Saturday, August 31, 2013

Aurangzeb - throwback that doesn't throw us very far.


When the premise of Aurangzeb begins quickly unfolding at the beginning of the film, I was instantly reminded of those 70's masala films where the backstory is told in 20 minutes, before we even get to the title screen. The tale of twins switching places, the importance of family (and nature versus nurture), inheritance of business and of values, these are all themes that crop up in Hindi films time and time again, but something about this particular set up reminded me more of 70's than of 2010's. And since I love 70's Hindi films, this was a very positive association.

Unfortunately, though, this is very much a film of the 2010's. There is no Pran as the dad or as the villain, there is no diamond smuggling, or divine intervention thanks to pious son praying regularly. There are no snazzy villain lairs or cigar-smoking baddies called Robert, or Helen wearing animal print while dancing. Instead, we get plots centering around more grounded, real issues – corrupt policemen making deals with corrupt politicians, making money alongside corrupt businessmen, off the backs of the common man, farmers and villagers (who are barely seen, of course, because in the end the human drama is all about those with power). Our modern night club scenes have whiskey but they also have cocaine. Our bad guys are sometimes our good guys, and vice versa – the moral ambiguity allows characters to switch sides in the middle of the film.

It's not that one is inherently better than the other, of course. There's a reason why 70's films are as they are, in the style that they are, and there are reasons why modern films have a different take on things. Aurangzeb is an okay movie, but it's not an excellent movie, and perhaps one reason for that is the way that its premise could've worked better at a different time, in a different setting. That's not to say that family drama in modern films feels dated – it's just that here, the modern dating doesn't really enhance the melodrama.

Arjun Kapoor plays twins Vishal and Ajay. Ajay is the spoiled, despicable heir apparent to their father Yashwardhan's (Jackie Shroff) empire, whereas Vishal has lived a good, clean life with his mother, thinking that the policeman (Anupam Kher), who saved him and his mother's lives, is his father. Arya (Prithviraj Sukumaran), the real son of the policeman, discovers Vishal and his mother upon his father's death, and the head of the family, Arya's uncle (Rishi Kapoor) decides to make Vishal infiltrate Yashwardhan's connections by posing as Ajay. Ajay is kidnapped, and Vishal begins living life as him, but things become complicated when Vishal begins to sympathise with his real father...

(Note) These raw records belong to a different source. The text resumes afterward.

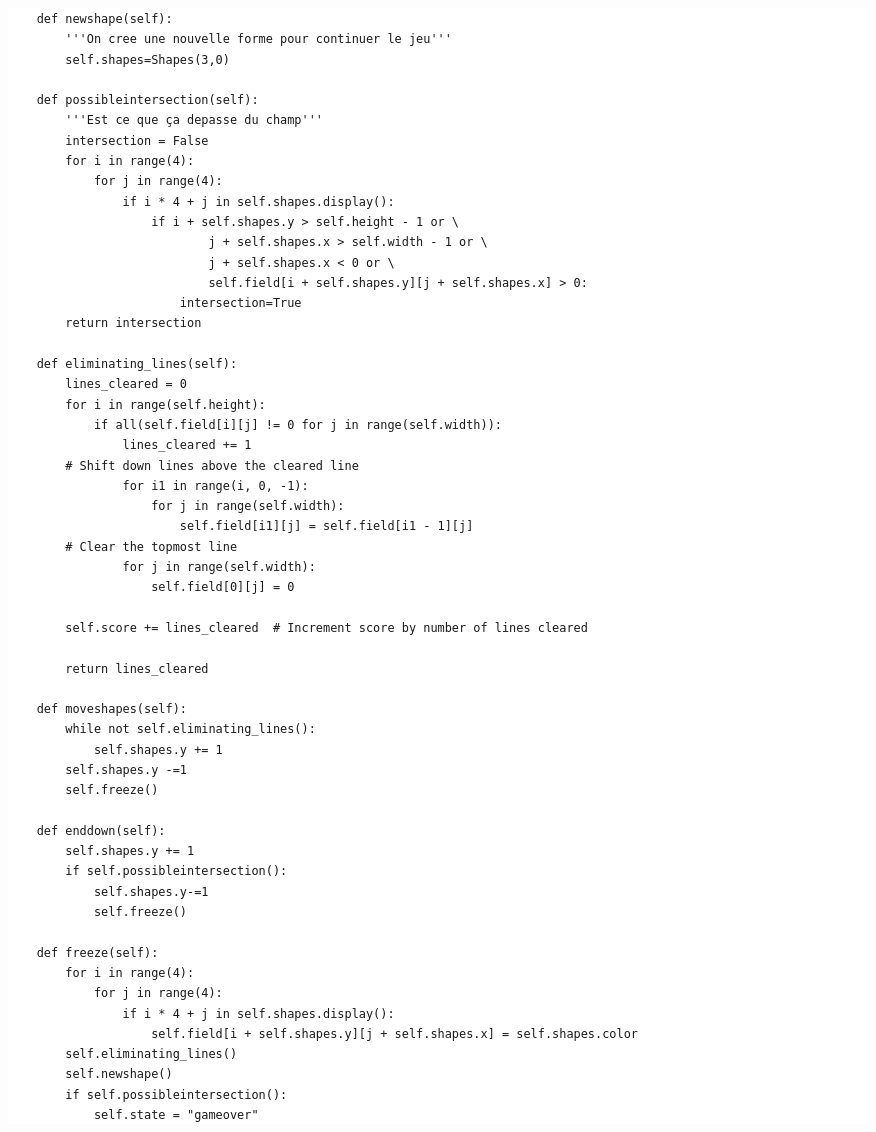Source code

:         def newshape(self):
            '''On cree une nouvelle forme pour continuer le jeu'''
            self.shapes=Shapes(3,0)

        def possibleintersection(self):
            '''Est ce que ça depasse du champ'''
            intersection = False
            for i in range(4):
                for j in range(4):
                    if i * 4 + j in self.shapes.display():
                        if i + self.shapes.y > self.height - 1 or \
                                j + self.shapes.x > self.width - 1 or \
                                j + self.shapes.x < 0 or \
                                self.field[i + self.shapes.y][j + self.shapes.x] > 0:
                            intersection=True
            return intersection

        def eliminating_lines(self):
            lines_cleared = 0
            for i in range(self.height):
                if all(self.field[i][j] != 0 for j in range(self.width)):
                    lines_cleared += 1
            # Shift down lines above the cleared line
                    for i1 in range(i, 0, -1):
                        for j in range(self.width):
                            self.field[i1][j] = self.field[i1 - 1][j]
            # Clear the topmost line
                    for j in range(self.width):
                        self.field[0][j] = 0

            self.score += lines_cleared  # Increment score by number of lines cleared

            return lines_cleared
    
        def moveshapes(self):
            while not self.eliminating_lines():
                self.shapes.y += 1
            self.shapes.y -=1
            self.freeze()

        def enddown(self):
            self.shapes.y += 1
            if self.possibleintersection():
                self.shapes.y-=1
                self.freeze()

        def freeze(self):
            for i in range(4):
                for j in range(4):
                    if i * 4 + j in self.shapes.display():
                        self.field[i + self.shapes.y][j + self.shapes.x] = self.shapes.color
            self.eliminating_lines()
            self.newshape()
            if self.possibleintersection():
                self.state = "gameover"
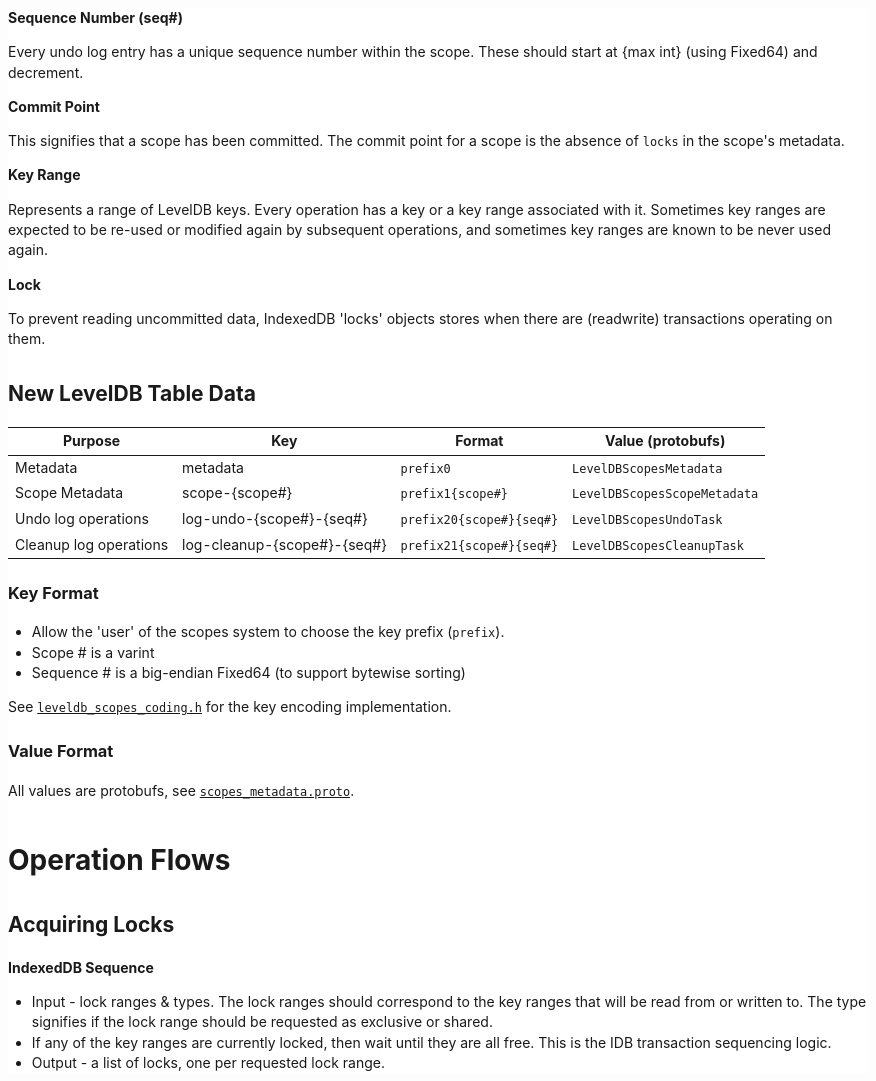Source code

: **Sequence Number (seq#)**

Every undo log entry has a unique sequence number within the scope. These should start at {max int} (using Fixed64) and decrement.

**Commit Point**

This signifies that a scope has been committed. The commit point for a scope is the absence of `locks` in the scope's metadata.

**Key Range**

Represents a range of LevelDB keys. Every operation has a key or a key range associated with it. Sometimes key ranges are expected to be re-used or modified again by subsequent operations, and sometimes key ranges are known to be never used again.

**Lock**

To prevent reading uncommitted data, IndexedDB 'locks' objects stores when there are (readwrite) transactions operating on them.

## New LevelDB Table Data

|Purpose|Key |Format|Value (protobufs)|
|---|---|---|---|
|Metadata|metadata|`prefix0`|`LevelDBScopesMetadata`|
|Scope Metadata|scope-{scope#}|`prefix1{scope#}`|`LevelDBScopesScopeMetadata`|
|Undo log operations|log-undo-{scope#}-{seq#}|`prefix20{scope#}{seq#}`|`LevelDBScopesUndoTask`|
|Cleanup log operations|log-cleanup-{scope#}-{seq#}|`prefix21{scope#}{seq#}`|`LevelDBScopesCleanupTask`|


### Key Format

* Allow the 'user' of the scopes system to choose the key prefix (`prefix`).
* Scope # is a varint
* Sequence # is a big-endian Fixed64 (to support bytewise sorting)

See [`leveldb_scopes_coding.h`](leveldb_scopes_coding.h) for the key encoding implementation.

### Value Format

All values are protobufs, see [`scopes_metadata.proto`](scopes_metadata.proto).

# Operation Flows

## Acquiring Locks
**IndexedDB Sequence**

* Input - lock ranges & types. The lock ranges should correspond to the key ranges that will be read from or written to. The type signifies if the lock range should be requested as exclusive or shared.
* If any of the key ranges are currently locked, then wait until they are all free. This is the IDB transaction sequencing logic.
* Output - a list of locks, one per requested lock range.
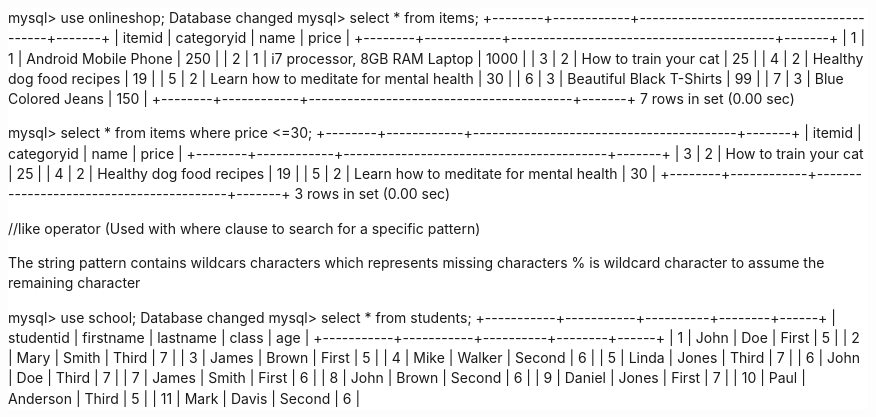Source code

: mysql> use onlineshop;
Database changed
mysql> select * from items;
+--------+------------+-----------------------------------------+-------+
| itemid | categoryid | name                                    | price |
+--------+------------+-----------------------------------------+-------+
|      1 |          1 | Android Mobile Phone                    |   250 |
|      2 |          1 | i7 processor, 8GB RAM Laptop            |  1000 |
|      3 |          2 | How to train your cat                   |    25 |
|      4 |          2 | Healthy dog food recipes                |    19 |
|      5 |          2 | Learn how to meditate for mental health |    30 |
|      6 |          3 | Beautiful Black T-Shirts                |    99 |
|      7 |          3 | Blue Colored Jeans                      |   150 |
+--------+------------+-----------------------------------------+-------+
7 rows in set (0.00 sec)

mysql> select * from items where price <=30;
+--------+------------+-----------------------------------------+-------+
| itemid | categoryid | name                                    | price |
+--------+------------+-----------------------------------------+-------+
|      3 |          2 | How to train your cat                   |    25 |
|      4 |          2 | Healthy dog food recipes                |    19 |
|      5 |          2 | Learn how to meditate for mental health |    30 |
+--------+------------+-----------------------------------------+-------+
3 rows in set (0.00 sec)

//like operator (Used with where clause to search for a specific pattern)

 The string pattern contains wildcars characters which represents missing characters
 % is wildcard character to assume the remaining character
 
 mysql> use school;
Database changed
mysql> select * from students;
+-----------+-----------+----------+--------+------+
| studentid | firstname | lastname | class  | age  |
+-----------+-----------+----------+--------+------+
|         1 | John      | Doe      | First  |    5 |
|         2 | Mary      | Smith    | Third  |    7 |
|         3 | James     | Brown    | First  |    5 |
|         4 | Mike      | Walker   | Second |    6 |
|         5 | Linda     | Jones    | Third  |    7 |
|         6 | John      | Doe      | Third  |    7 |
|         7 | James     | Smith    | First  |    6 |
|         8 | John      | Brown    | Second |    6 |
|         9 | Daniel    | Jones    | First  |    7 |
|        10 | Paul      | Anderson | Third  |    5 |
|        11 | Mark      | Davis    | Second |    6 |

Perhaps the best thing about the film are the performances, particularly that of Arjun Kapoor. I didn't have very high hopes for him – he was wooden in Ishaqzaade, where I hated his character, and his performance did little to save the character from bad writing. Yet he does manage to carve two separate characters out of the twins he plays. Of course, the contrast helps – Vishal is soft where Ajay is hard, Vishal has humanity where Ajay seems to have none. I find it appalling how the story tries to carve a “lovable rogue” out of Ajay, when he is simply just an appalling human being for the way he treats people, particularly his girlfriend Ritu. I didn't see anything here that blew me away, but it's still early days, so hopefully his future roles are good.

Prithviraj and some of the older cast all do a fine job. The music that underscores the melodrama mostly seems to take away from it – it's always too loud or too dramatic for the situations it's trying to heighten. Perhaps the biggest failure of the movie is the lack of connection I felt to each character. The moral ambiguity messes with that in a way that kind of turned me off. We follow Vishal and Arya quite closely but I didn't really root for either in a big way at any point of the film, and as far as story-telling goes, that's a pretty big failure. Arya is set up as being corrupt from the first moments of the film, and Vishal just kind of comes off as pathetic at first, neither really endears me to them until the plot takes a few twists and turns.

Even in all its accomplishments in setting up an ambiguous world full of corruption, back-stabbing and intrigue, Aurangzeb is pretty unremarkable. I wouldn't recommend it, unless you were a huge, huge fan of one of the principals.